Extracted records:

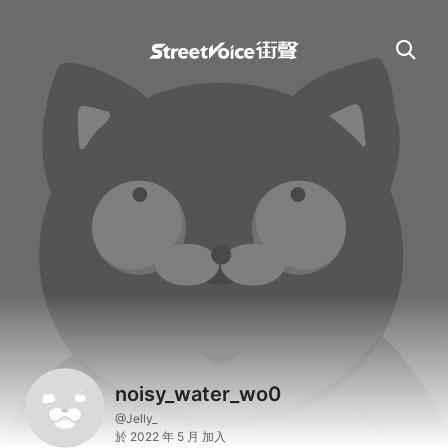
noisy_water_wo0
@Jelly_
於 2022 年 5 月 加入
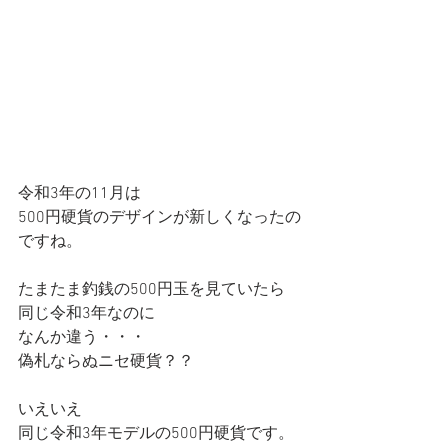
令和3年の11月は
500円硬貨のデザインが新しくなったの
ですね。
たまたま釣銭の500円玉を見ていたら
同じ令和3年なのに
なんか違う・・・
偽札ならぬニセ硬貨？？
いえいえ
同じ令和3年モデルの500円硬貨です。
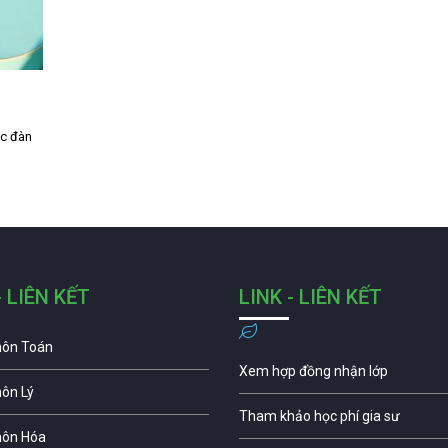
ọc đàn
- LIÊN KẾT
LINK - LIÊN KẾT
môn Toán
Xem hợp đồng nhận lớp
môn Lý
Tham khảo học phí gia sư
môn Hóa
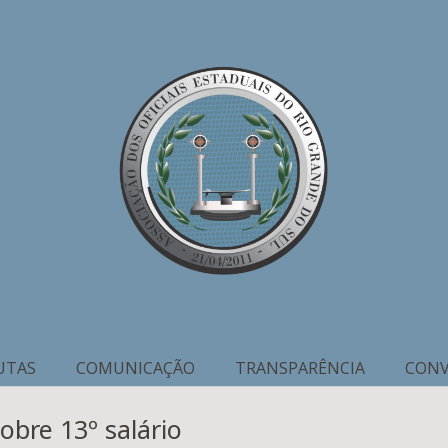
UTAS
COMUNICAÇÃO
TRANSPARÊNCIA
CONV
obre 13º salário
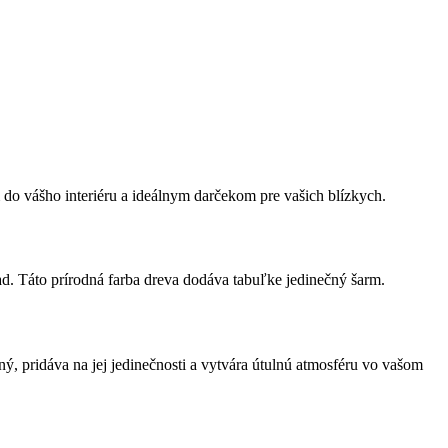
do vášho interiéru a ideálnym darčekom pre vašich blízkych.
ad. Táto prírodná farba dreva dodáva tabuľke jedinečný šarm.
pený, pridáva na jej jedinečnosti a vytvára útulnú atmosféru vo vašom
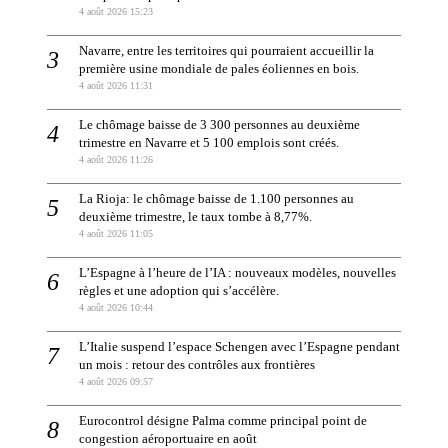
4 août 2026 15:23
Navarre, entre les territoires qui pourraient accueillir la
première usine mondiale de pales éoliennes en bois.
4 août 2026 11:31
Le chômage baisse de 3 300 personnes au deuxième
trimestre en Navarre et 5 100 emplois sont créés.
4 août 2026 11:26
La Rioja: le chômage baisse de 1.100 personnes au
deuxième trimestre, le taux tombe à 8,77%.
4 août 2026 11:05
L’Espagne à l’heure de l’IA : nouveaux modèles, nouvelles
règles et une adoption qui s’accélère.
4 août 2026 10:44
L’Italie suspend l’espace Schengen avec l’Espagne pendant
un mois : retour des contrôles aux frontières
4 août 2026 09:57
Eurocontrol désigne Palma comme principal point de
congestion aéroportuaire en août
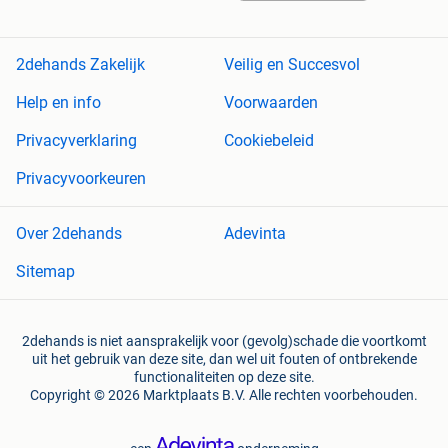
2dehands Zakelijk
Veilig en Succesvol
Help en info
Voorwaarden
Privacyverklaring
Cookiebeleid
Privacyvoorkeuren
Over 2dehands
Adevinta
Sitemap
2dehands is niet aansprakelijk voor (gevolg)schade die voortkomt
uit het gebruik van deze site, dan wel uit fouten of ontbrekende
functionaliteiten op deze site.
Copyright © 2026 Marktplaats B.V. Alle rechten voorbehouden.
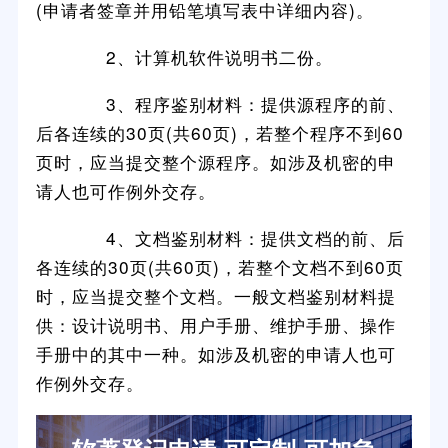
(申请者签章并用铅笔填写表中详细内容)。
2、计算机软件说明书二份。
3、程序鉴别材料：提供源程序的前、
后各连续的30页(共60页)，若整个程序不到60
页时，应当提交整个源程序。如涉及机密的申
请人也可作例外交存。
4、文档鉴别材料：提供文档的前、后
各连续的30页(共60页)，若整个文档不到60页
时，应当提交整个文档。一般文档鉴别材料提
供：设计说明书、用户手册、维护手册、操作
手册中的其中一种。如涉及机密的申请人也可
作例外交存。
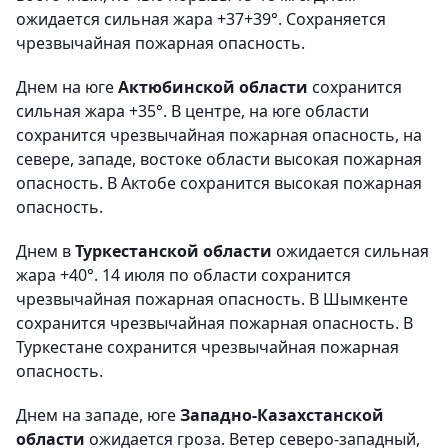
ожидается сильная жара +37+39°. Сохраняется
чрезвычайная пожарная опасность.
Днем на юге
Актюбинской области
сохранится
сильная жара +35°. В центре, на юге области
сохранится чрезвычайная пожарная опасность, на
севере, западе, востоке области высокая пожарная
опасность. В Актобе сохранится высокая пожарная
опасность.
Днем в
Туркестанской области
ожидается сильная
жара +40°. 14 июля по области сохранится
чрезвычайная пожарная опасность. В Шымкенте
сохранится чрезвычайная пожарная опасность. В
Туркестане сохранится чрезвычайная пожарная
опасность.
Днем на западе, юге
Западно-Казахстанской
области
ожидается гроза. Ветер северо-западный,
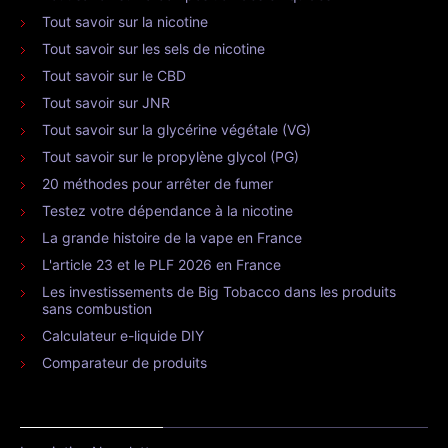
Tout savoir sur la nicotine
Tout savoir sur les sels de nicotine
Tout savoir sur le CBD
Tout savoir sur JNR
Tout savoir sur la glycérine végétale (VG)
Tout savoir sur le propylène glycol (PG)
20 méthodes pour arrêter de fumer
Testez votre dépendance à la nicotine
La grande histoire de la vape en France
L'article 23 et le PLF 2026 en France
Les investissements de Big Tobacco dans les produits
sans combustion
Calculateur e-liquide DIY
Comparateur de produits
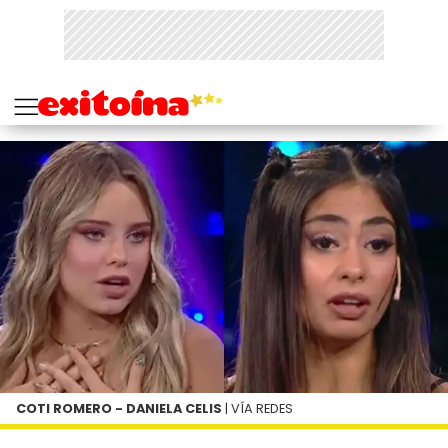
COTI ROMERO - DANIELA CELIS
| VÍA REDES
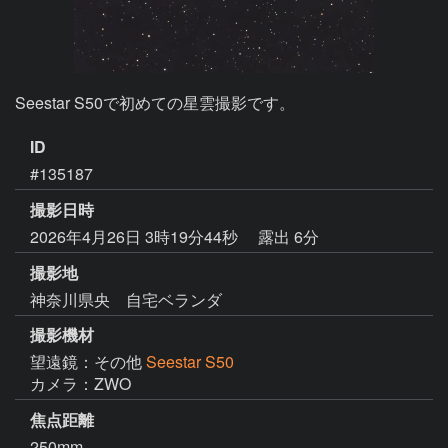
Seestar S50で初めての星雲撮影です。
ID
#135187
撮影日時
2026年4月26日 3時19分44秒
露出 6分
撮影地
神奈川県央 自宅ベランダ
撮影機材
望遠鏡：その他
Seestar S50
カメラ：ZWO
焦点距離
250mm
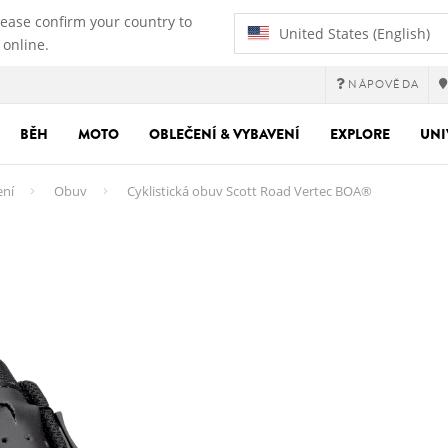
lease confirm your country to
United States (English)
 online.
NÁPOVĚDA
BĚH
MOTO
OBLEČENÍ & VYBAVENÍ
EXPLORE
UNI
ení
Obuv
Cyklistická obuv Scott Road Vertec BOA®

◆ Request ◆
Return all of the text in the material above unchanged, line for line, and leave the pictures out.

◆ Exercise output ◆
noisy_water_wo0
@Jelly_
於 2022 年 5 月 加入
令和3年の11月は
500円硬貨のデザインが新しくなったの
ですね。
たまたま釣銭の500円玉を見ていたら
同じ令和3年なのに
なんか違う・・・
偽札ならぬニセ硬貨？？
いえいえ
同じ令和3年モデルの500円硬貨です。
ọc đàn
- LIÊN KẾT
LINK - LIÊN KẾT
môn Toán
Xem hợp đồng nhận lớp
môn Lý
Tham khảo học phí gia sư
môn Hóa
UTAS
COMUNICAÇÃO
TRANSPARÊNCIA
CONV
obre 13º salário
do vášho interiéru a ideálnym darčekom pre vašich blízkych.
ad. Táto prírodná farba dreva dodáva tabuľke jedinečný šarm.
pený, pridáva na jej jedinečnosti a vytvára útulnú atmosféru vo vašom
4 août 2026 15:23
Navarre, entre les territoires qui pourraient accueillir la
première usine mondiale de pales éoliennes en bois.
4 août 2026 11:31
Le chômage baisse de 3 300 personnes au deuxième
trimestre en Navarre et 5 100 emplois sont créés.
4 août 2026 11:26
La Rioja: le chômage baisse de 1.100 personnes au
deuxième trimestre, le taux tombe à 8,77%.
4 août 2026 11:05
L’Espagne à l’heure de l’IA : nouveaux modèles, nouvelles
règles et une adoption qui s’accélère.
4 août 2026 10:44
L’Italie suspend l’espace Schengen avec l’Espagne pendant
un mois : retour des contrôles aux frontières
4 août 2026 09:57
Eurocontrol désigne Palma comme principal point de
congestion aéroportuaire en août
2dehands Zakelijk
Veilig en Succesvol
Help en info
Voorwaarden
Privacyverklaring
Cookiebeleid
Privacyvoorkeuren
Over 2dehands
Adevinta
Sitemap
2dehands is niet aansprakelijk voor (gevolg)schade die voortkomt
uit het gebruik van deze site, dan wel uit fouten of ontbrekende
functionaliteiten op deze site.
Copyright © 2026 Marktplaats B.V. Alle rechten voorbehouden.
(申请者签章并用铅笔填写表中详细内容)。
2、计算机软件说明书二份。
3、程序鉴别材料：提供源程序的前、
后各连续的30页(共60页)，若整个程序不到60
页时，应当提交整个源程序。如涉及机密的申
请人也可作例外交存。
4、文档鉴别材料：提供文档的前、后
各连续的30页(共60页)，若整个文档不到60页
时，应当提交整个文档。一般文档鉴别材料提
供：设计说明书、用户手册、维护手册、操作
手册中的其中一种。如涉及机密的申请人也可
作例外交存。
ожидается сильная жара +37+39°. Сохраняется
чрезвычайная пожарная опасность.
Днем на юге
Актюбинской области
сохранится
сильная жара +35°. В центре, на юге области
сохранится чрезвычайная пожарная опасность, на
севере, западе, востоке области высокая пожарная
опасность. В Актобе сохранится высокая пожарная
опасность.
Днем в
Туркестанской области
ожидается сильная
жара +40°. 14 июля по области сохранится
чрезвычайная пожарная опасность. В Шымкенте
сохранится чрезвычайная пожарная опасность. В
Туркестане сохранится чрезвычайная пожарная
опасность.
Днем на западе, юге
Западно-Казахстанской
области
ожидается гроза. Ветер северо-западный,
Tout savoir sur la nicotine
Tout savoir sur les sels de nicotine
Tout savoir sur le CBD
Tout savoir sur JNR
Tout savoir sur la glycérine végétale (VG)
Tout savoir sur le propylène glycol (PG)
20 méthodes pour arrêter de fumer
Testez votre dépendance à la nicotine
La grande histoire de la vape en France
L'article 23 et le PLF 2026 en France
Les investissements de Big Tobacco dans les produits
sans combustion
Calculateur e-liquide DIY
Comparateur de produits
COTI ROMERO - DANIELA CELIS
| VÍA REDES
Seestar S50で初めての星雲撮影です。
ID
#135187
撮影日時
2026年4月26日 3時19分44秒
露出 6分
撮影地
神奈川県央 自宅ベランダ
撮影機材
望遠鏡：その他
Seestar S50
カメラ：ZWO
焦点距離
250mm
lease confirm your country to
United States (English)
 online.
NÁPOVĚDA
BĚH
MOTO
OBLEČENÍ & VYBAVENÍ
EXPLORE
UNI
ení
Obuv
Cyklistická obuv Scott Road Vertec BOA®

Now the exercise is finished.